Multi-year planning continues to be an important strategy, now and in the future, for preparing us to consider more extensive changes. We are feeling only the first, partial effects of the economic downturn, and we will be analyzing more comprehensive strategies that will maximize the revenue of our infrastructure. Looking forward even two to four years, we see that continuing work on all fronts will be required if we are to balance the budget while making sure that our top priorities are fully supported.

With this focus on prioritizing and strategic thinking in mind, at their recent meeting our Trustees also received the reports of the three planning teams and heard a presentation from the consultants we have brought on board to update the Campus Facilities Master Plan. There will be opportunities for everyone on campus to learn more about both of these forward-looking efforts. I hope you will all participate in them. With the shared vision they are developing, we can continue to advance the ideas that bring Bates the most talented students and the most dedicated supporters.

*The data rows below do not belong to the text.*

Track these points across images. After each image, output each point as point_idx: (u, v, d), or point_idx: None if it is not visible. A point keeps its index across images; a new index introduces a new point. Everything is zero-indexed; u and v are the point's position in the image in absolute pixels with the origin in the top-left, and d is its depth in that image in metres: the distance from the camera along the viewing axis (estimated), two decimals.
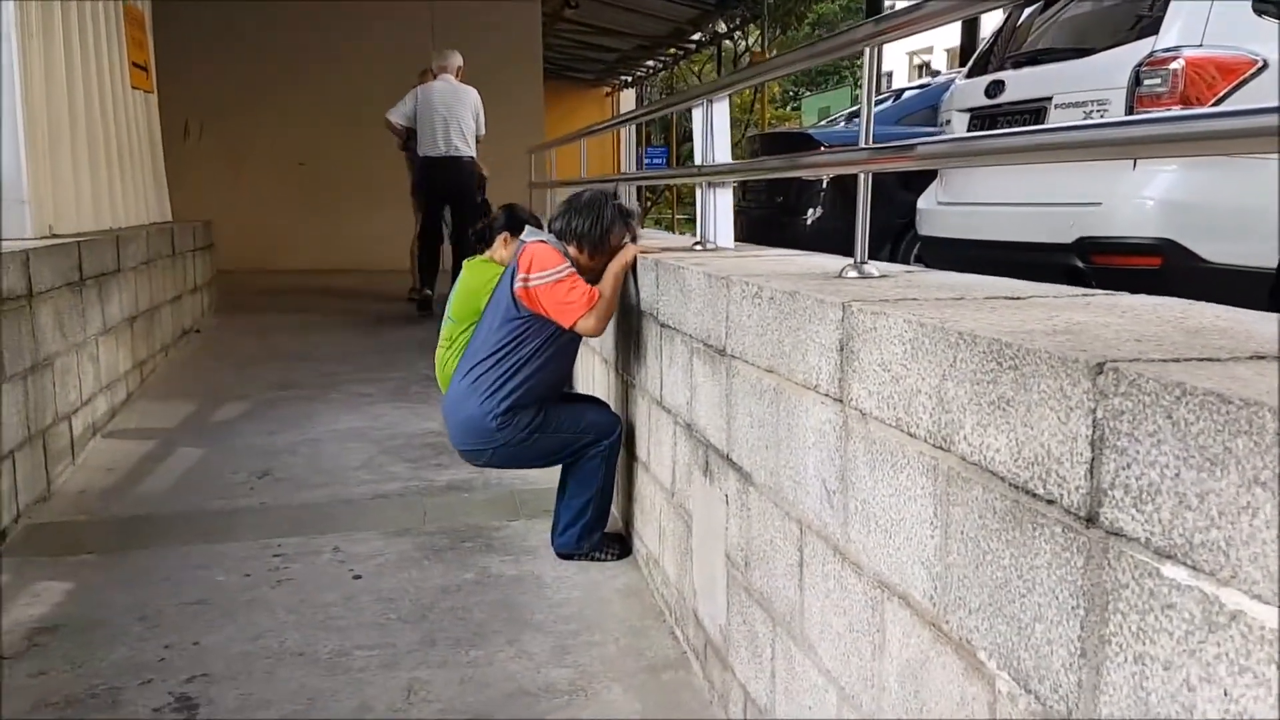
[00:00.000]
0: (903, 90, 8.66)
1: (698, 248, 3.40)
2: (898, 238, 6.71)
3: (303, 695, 2.58)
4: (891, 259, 6.04)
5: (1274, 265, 3.81)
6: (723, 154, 3.29)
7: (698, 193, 3.58)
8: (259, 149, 12.61)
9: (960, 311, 1.52)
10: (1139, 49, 4.11)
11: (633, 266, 3.30)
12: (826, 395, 1.75)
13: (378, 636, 2.90)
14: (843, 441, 1.69)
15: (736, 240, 3.48)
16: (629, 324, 3.43)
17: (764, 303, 2.04)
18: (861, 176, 2.16)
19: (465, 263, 4.62)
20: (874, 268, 2.17)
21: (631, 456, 3.49)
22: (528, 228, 3.50)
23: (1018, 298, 1.69)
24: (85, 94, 5.83)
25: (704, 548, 2.60)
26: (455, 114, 8.01)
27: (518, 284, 3.18)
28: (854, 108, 8.41)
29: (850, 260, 2.20)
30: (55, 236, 4.99)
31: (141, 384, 5.87)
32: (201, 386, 6.01)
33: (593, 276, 3.25)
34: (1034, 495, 1.17)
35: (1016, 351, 1.19)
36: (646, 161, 22.19)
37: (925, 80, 8.83)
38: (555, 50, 16.79)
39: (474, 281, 4.53)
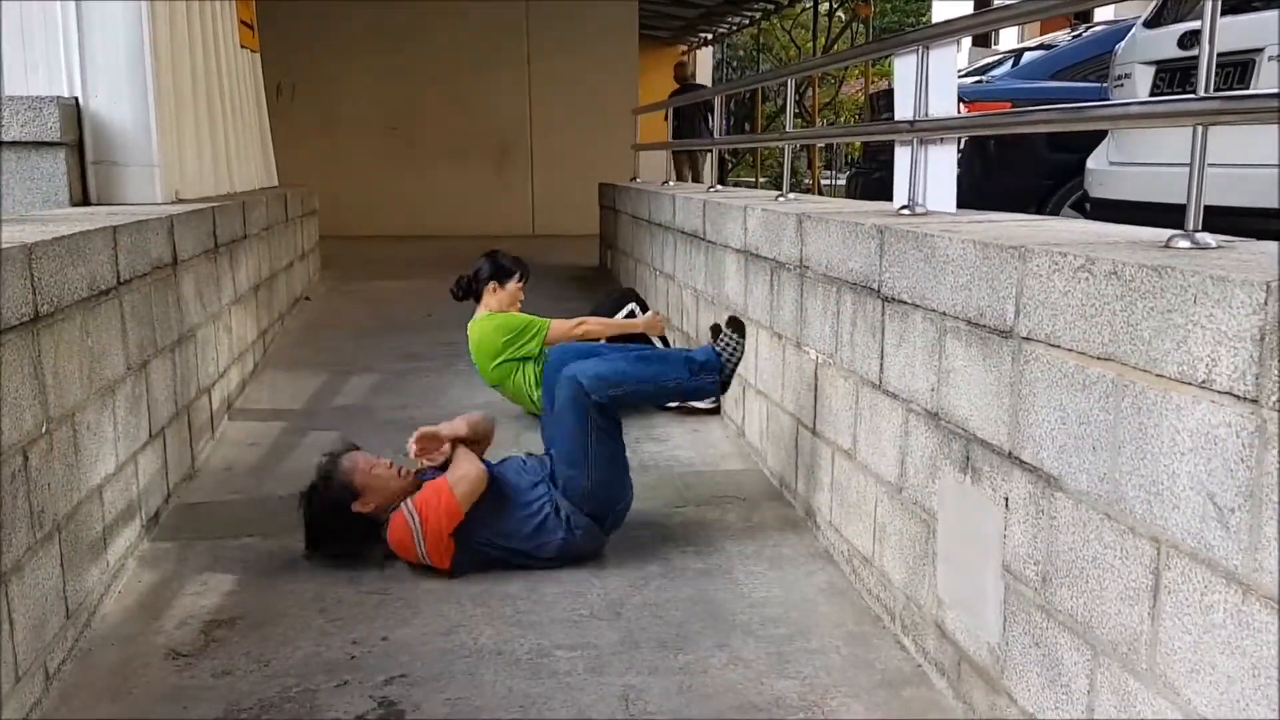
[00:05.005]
0: (1021, 50, 8.18)
1: (905, 212, 3.09)
2: (1043, 201, 6.31)
3: (513, 701, 2.36)
4: None
5: None
6: (942, 107, 2.96)
7: (898, 152, 3.26)
8: (350, 112, 12.48)
9: None
10: None
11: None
12: (1225, 393, 1.45)
13: (575, 635, 2.68)
14: (1255, 450, 1.40)
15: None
16: (817, 295, 3.14)
17: (1099, 278, 1.74)
18: (1197, 131, 1.84)
19: (469, 326, 4.68)
20: (1209, 238, 1.86)
21: (820, 439, 3.21)
22: None
23: None
24: (204, 53, 5.65)
25: (959, 554, 2.32)
26: None
27: (422, 559, 3.01)
28: (991, 60, 7.93)
29: (1178, 230, 1.90)
30: (182, 202, 4.82)
31: (265, 355, 5.72)
32: (324, 357, 5.85)
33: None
34: None
35: None
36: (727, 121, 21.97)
37: (1047, 39, 8.27)
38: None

In remarks on his retirement after 14 years as Dean of Columbia College, Austin Quigley recently commented on the difference between seeing what we do as a job, and seeing it as a mission. Seeing our work in academe as a mission, he said, “means that you have responsibility for the future of an institution that goes back to 1754. A tremendous number of people through the centuries and the generations have put their energies and their efforts into creating and sustaining an educational institution for young people with its own unique and irreplaceable character. You have to accept the role knowing how serious and how extensive the responsibilities are. But you can’t approach it with the attitude that you will simply be a custodian and mind the store; the College has to get better all the time. That’s the responsibility that you have to all those people who came before you and to all those people who are here right now and to all those people who will come after you. The College must be in better shape when you leave than when you began. . . . The stakes are very high in just about every conversation you have every day. “

Reading these thoughts, I was struck by the fact that Quigley might be describing the attitude I see at Bates every day. This is not a time for business as usual or just minding the store, and Bates people are clearly recognizing that fact, accepting their responsibility to the past, present, and future of an institution that goes back to 1855 and is a dynamic, evolving place. The stakes are indeed high, and now more than ever I thank everyone for joining me in making this college better all the time.